(Records from a data collection)
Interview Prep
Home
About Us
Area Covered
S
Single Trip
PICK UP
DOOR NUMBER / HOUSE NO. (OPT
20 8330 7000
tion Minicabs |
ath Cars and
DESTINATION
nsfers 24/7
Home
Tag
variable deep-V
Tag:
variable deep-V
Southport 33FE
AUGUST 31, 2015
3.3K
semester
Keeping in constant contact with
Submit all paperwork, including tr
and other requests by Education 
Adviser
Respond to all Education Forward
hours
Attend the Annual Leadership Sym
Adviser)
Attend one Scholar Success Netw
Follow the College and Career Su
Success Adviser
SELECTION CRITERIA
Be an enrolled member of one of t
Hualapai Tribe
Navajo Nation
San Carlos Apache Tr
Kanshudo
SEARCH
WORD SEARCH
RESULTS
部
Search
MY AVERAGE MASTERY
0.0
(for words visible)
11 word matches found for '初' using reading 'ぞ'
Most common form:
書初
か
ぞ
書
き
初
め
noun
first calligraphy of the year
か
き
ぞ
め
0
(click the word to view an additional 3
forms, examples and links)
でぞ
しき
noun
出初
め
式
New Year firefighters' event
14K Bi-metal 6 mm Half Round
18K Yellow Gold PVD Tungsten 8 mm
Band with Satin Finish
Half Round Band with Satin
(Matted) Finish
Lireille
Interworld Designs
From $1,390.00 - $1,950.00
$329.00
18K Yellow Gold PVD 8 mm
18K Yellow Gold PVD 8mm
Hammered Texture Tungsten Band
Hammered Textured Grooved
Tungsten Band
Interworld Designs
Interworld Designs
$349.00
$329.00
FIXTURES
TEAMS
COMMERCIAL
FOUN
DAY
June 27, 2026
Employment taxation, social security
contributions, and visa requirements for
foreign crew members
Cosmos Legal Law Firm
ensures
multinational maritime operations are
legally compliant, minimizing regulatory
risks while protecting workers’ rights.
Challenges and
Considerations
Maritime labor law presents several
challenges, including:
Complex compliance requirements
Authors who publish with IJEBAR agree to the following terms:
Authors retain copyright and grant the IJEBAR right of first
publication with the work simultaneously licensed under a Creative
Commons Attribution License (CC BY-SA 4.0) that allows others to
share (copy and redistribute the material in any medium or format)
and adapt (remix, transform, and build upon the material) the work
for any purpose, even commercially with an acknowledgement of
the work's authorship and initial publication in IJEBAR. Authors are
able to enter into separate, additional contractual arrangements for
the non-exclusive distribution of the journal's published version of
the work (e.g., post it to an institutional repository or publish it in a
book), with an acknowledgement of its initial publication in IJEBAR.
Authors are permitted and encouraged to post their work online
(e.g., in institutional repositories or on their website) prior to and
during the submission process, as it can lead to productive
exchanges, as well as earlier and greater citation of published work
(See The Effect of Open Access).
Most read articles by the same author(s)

● **Task item**:
All of the data must be written out again, exactly as it stands.

● **Exercise output**:
Interview Prep
Home
About Us
Area Covered
S
Single Trip
PICK UP
DOOR NUMBER / HOUSE NO. (OPT
20 8330 7000
tion Minicabs |
ath Cars and
DESTINATION
nsfers 24/7
Home
Tag
variable deep-V
Tag:
variable deep-V
Southport 33FE
AUGUST 31, 2015
3.3K
semester
Keeping in constant contact with
Submit all paperwork, including tr
and other requests by Education 
Adviser
Respond to all Education Forward
hours
Attend the Annual Leadership Sym
Adviser)
Attend one Scholar Success Netw
Follow the College and Career Su
Success Adviser
SELECTION CRITERIA
Be an enrolled member of one of t
Hualapai Tribe
Navajo Nation
San Carlos Apache Tr
Kanshudo
SEARCH
WORD SEARCH
RESULTS
部
Search
MY AVERAGE MASTERY
0.0
(for words visible)
11 word matches found for '初' using reading 'ぞ'
Most common form:
書初
か
ぞ
書
き
初
め
noun
first calligraphy of the year
か
き
ぞ
め
0
(click the word to view an additional 3
forms, examples and links)
でぞ
しき
noun
出初
め
式
New Year firefighters' event
14K Bi-metal 6 mm Half Round
18K Yellow Gold PVD Tungsten 8 mm
Band with Satin Finish
Half Round Band with Satin
(Matted) Finish
Lireille
Interworld Designs
From $1,390.00 - $1,950.00
$329.00
18K Yellow Gold PVD 8 mm
18K Yellow Gold PVD 8mm
Hammered Texture Tungsten Band
Hammered Textured Grooved
Tungsten Band
Interworld Designs
Interworld Designs
$349.00
$329.00
FIXTURES
TEAMS
COMMERCIAL
FOUN
DAY
June 27, 2026
Employment taxation, social security
contributions, and visa requirements for
foreign crew members
Cosmos Legal Law Firm
ensures
multinational maritime operations are
legally compliant, minimizing regulatory
risks while protecting workers’ rights.
Challenges and
Considerations
Maritime labor law presents several
challenges, including:
Complex compliance requirements
Authors who publish with IJEBAR agree to the following terms:
Authors retain copyright and grant the IJEBAR right of first
publication with the work simultaneously licensed under a Creative
Commons Attribution License (CC BY-SA 4.0) that allows others to
share (copy and redistribute the material in any medium or format)
and adapt (remix, transform, and build upon the material) the work
for any purpose, even commercially with an acknowledgement of
the work's authorship and initial publication in IJEBAR. Authors are
able to enter into separate, additional contractual arrangements for
the non-exclusive distribution of the journal's published version of
the work (e.g., post it to an institutional repository or publish it in a
book), with an acknowledgement of its initial publication in IJEBAR.
Authors are permitted and encouraged to post their work online
(e.g., in institutional repositories or on their website) prior to and
during the submission process, as it can lead to productive
exchanges, as well as earlier and greater citation of published work
(See The Effect of Open Access).
Most read articles by the same author(s)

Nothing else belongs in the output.